I think a new role in our organization is a part of the weight in my heart too. And this is confusing because it is a level of responsibility that I’m excited about. Something I think I’ll be good at. That I feel led to by the Spirit. But it comes with newness. And that newness hovers over my bed as a shadowy figure at night and whispers unkind things. Things that I think lead to dreams about teeth falling out.

So all that to say, over breakfast, I suggested the beach instead of church to three shocked and delighted bedhead girls. We read the daily lectionary (Acts 11 – Peter using the “but it’s not Biblical!” line on a God who keeps blowing our minds with how big this thing really is), communed over quinoa crackers and expired grape juice as mother and daughters, (sisters), then grabbed sandwiches and towels and drove to the edge of the city.

Gammarth beach is not the most glamorous spot on the Med. The broken glass and occasional pile of industrial waste used to bother me a lot more than it does now. But really, there’s almost no way to tarnish the majesty of this spot. Sitting here, looking out at this water, this curve of the coastline, I imagine all the Amazigh, Phoenician, Carthaginian, Roman, Arab and French that have taken in this view in the millennia before me. People have been soaking this salty air for a long time. And I think we all must have felt some of the same things. An erosion of our sadness. Maybe also our fear.

Something in my peripheral vision catches my eye. An old man has come out of the small dunes on my left and is arranging his belongings next to him on the sand. He stands facing the sea for a moment, Eastward, and I watch him watching whatever it is he is watching for a moment. The birds maybe. Or my girls? Then he bends at the waist, hands to his knees. He kneels, face to the sand. He’s praying. Each movement of the rakat is much longer than I have seen it practiced at the mosque. He is face down for a long time. Then he rises to kneeling, and again is still a long time before returning to standing. Over and over again he moves through his prayers. A completely traditional form practiced in an untraditional way. Long, slow, solitary prayers by the sea.

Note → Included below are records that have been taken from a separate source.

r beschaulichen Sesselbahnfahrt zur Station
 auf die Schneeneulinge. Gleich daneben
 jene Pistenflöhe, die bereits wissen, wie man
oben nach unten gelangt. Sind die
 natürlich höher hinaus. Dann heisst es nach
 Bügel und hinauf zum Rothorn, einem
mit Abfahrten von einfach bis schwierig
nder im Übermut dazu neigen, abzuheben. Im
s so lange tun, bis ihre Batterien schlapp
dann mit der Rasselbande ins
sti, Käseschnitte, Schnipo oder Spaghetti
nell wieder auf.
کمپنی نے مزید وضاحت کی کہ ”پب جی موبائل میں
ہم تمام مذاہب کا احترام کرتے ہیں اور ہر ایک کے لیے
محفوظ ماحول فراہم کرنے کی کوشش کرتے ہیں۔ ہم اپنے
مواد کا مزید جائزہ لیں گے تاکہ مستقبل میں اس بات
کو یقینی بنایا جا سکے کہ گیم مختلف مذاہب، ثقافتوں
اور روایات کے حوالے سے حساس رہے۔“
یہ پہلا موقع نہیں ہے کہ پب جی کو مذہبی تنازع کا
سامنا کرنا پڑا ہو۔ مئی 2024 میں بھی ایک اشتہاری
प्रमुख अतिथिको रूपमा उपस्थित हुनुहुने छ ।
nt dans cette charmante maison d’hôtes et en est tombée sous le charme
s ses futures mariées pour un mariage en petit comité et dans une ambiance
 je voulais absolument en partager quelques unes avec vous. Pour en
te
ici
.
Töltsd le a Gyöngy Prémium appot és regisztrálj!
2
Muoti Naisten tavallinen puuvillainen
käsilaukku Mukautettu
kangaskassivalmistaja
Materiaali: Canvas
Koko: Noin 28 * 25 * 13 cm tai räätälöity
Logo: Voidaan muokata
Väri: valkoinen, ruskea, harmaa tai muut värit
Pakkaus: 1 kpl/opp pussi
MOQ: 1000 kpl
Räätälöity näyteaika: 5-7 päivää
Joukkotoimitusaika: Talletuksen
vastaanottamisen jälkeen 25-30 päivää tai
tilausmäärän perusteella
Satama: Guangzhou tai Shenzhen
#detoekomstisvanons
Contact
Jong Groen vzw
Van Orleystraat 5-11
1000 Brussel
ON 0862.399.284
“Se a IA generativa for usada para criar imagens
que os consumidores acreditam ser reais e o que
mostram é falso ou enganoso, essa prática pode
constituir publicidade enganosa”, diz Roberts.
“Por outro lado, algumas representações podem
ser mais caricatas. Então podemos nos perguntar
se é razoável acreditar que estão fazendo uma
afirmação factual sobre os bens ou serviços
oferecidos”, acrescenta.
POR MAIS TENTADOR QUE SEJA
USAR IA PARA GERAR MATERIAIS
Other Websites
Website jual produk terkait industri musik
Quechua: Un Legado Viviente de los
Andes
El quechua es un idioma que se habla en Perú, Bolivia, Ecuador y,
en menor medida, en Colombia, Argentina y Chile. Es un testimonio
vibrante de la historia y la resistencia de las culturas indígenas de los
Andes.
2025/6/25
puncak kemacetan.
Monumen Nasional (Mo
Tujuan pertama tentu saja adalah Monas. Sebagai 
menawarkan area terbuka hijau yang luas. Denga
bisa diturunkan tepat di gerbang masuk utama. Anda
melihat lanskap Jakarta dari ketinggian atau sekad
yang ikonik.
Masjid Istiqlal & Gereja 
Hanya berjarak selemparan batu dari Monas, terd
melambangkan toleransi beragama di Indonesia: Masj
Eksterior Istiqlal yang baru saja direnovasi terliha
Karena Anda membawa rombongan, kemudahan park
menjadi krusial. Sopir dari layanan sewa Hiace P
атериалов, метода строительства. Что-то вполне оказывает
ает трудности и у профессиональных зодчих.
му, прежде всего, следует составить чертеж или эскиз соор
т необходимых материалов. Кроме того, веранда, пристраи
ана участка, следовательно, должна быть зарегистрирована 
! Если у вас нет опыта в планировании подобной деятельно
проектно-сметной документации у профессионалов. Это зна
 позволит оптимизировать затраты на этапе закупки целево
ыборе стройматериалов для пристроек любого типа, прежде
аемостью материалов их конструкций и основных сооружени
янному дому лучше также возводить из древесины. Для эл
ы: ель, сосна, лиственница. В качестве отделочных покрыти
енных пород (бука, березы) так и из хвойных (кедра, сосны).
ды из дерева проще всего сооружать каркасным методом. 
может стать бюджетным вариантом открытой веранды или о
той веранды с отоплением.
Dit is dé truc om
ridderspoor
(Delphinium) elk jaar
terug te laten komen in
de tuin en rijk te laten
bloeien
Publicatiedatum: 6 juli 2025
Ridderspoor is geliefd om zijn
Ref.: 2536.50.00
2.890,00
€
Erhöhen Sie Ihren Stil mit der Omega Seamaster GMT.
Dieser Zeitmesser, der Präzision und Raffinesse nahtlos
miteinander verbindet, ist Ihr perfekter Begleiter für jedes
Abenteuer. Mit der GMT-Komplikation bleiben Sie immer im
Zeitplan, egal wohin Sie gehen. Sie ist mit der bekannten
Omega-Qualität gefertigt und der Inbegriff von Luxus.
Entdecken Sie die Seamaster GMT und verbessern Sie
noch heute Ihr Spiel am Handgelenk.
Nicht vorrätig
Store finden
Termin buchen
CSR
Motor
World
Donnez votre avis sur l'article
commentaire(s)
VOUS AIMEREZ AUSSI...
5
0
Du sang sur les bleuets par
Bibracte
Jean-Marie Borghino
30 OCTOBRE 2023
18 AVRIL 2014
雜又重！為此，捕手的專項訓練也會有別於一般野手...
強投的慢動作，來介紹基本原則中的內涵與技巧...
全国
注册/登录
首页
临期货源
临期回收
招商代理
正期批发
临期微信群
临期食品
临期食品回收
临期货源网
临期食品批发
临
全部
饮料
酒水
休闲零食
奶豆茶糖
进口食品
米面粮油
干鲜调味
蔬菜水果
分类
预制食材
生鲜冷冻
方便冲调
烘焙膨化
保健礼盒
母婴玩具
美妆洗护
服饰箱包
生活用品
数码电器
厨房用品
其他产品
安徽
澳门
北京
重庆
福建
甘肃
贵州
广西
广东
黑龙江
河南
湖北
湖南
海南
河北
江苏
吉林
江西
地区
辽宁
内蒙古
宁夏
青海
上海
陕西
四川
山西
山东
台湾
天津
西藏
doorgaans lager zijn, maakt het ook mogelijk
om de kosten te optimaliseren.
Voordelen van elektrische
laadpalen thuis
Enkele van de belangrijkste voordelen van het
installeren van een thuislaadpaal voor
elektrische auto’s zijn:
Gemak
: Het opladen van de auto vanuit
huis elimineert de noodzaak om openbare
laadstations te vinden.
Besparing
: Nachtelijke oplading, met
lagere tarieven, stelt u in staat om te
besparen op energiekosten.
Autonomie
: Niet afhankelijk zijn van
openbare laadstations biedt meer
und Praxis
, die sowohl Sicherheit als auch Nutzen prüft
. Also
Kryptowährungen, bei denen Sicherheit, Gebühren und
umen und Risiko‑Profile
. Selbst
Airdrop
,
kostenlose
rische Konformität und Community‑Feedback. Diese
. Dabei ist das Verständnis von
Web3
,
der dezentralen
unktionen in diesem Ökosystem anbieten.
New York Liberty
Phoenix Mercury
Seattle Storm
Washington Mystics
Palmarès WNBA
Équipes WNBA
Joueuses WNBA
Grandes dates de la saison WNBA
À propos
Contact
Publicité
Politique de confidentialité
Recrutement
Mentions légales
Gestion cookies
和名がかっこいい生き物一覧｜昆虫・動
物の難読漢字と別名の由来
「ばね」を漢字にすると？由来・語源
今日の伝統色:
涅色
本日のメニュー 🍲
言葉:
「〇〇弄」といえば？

My attention is drawn back to the water as the girls’ voices re-enter my sphere of hearing. They are wading in, bright and excited, the boogie board flapping behind the youngest like a kite as they splash to shore. Fish, they are squealing. Thousands of tiny silver fish. Just there. And the birds all around us, just diving and eating. They swam over the top of the board, they were dropping out of the sky. There were so many birds and fish! Mama, the fish!

It’s pure magic. Like literal magic. Something completely new to their experience. A little scary, out there treading water with living things swirling above and below, flying and swimming and falling and jumping. But magic.

As they turn to run back into the waves, I am suddenly bowled over by the sheer bounty of it all. The overwhelming more-than-enoughness. With my vaguely throbbing jaw, alone on my beach blanket, I can’t say thank you enough. The husband I feel like I can’t live without. The living saints I have for parents who are deeply connected at every turn of my life. The fact that a tooth extraction is likely the worst physical thing to happen to me this year, (and done in a place with amazing medical care no less). Work that I would give my life to over and over again. (Reading those verses in Acts this morning – yes Peter, I see you. Who am I to stand in the way of the Living God. The world needs to hear these stories!) And the people I get to do it with. That riot of proto-women squawking in the water (now one is cuddled next to me, rippling the rim of her paperback with her wet body). It’s mind blowing.

All is well and all will be well and all manner of things will be well.

A thousand old metaphors that I can reach out and touch today – sands on the shore, birds of the air, as far as the East is from the West, the depths of the sea, more than enough fish.

I should be on my face in the sand too. We’re on the brink of everything. I dive and I splash down to eat, over and over again.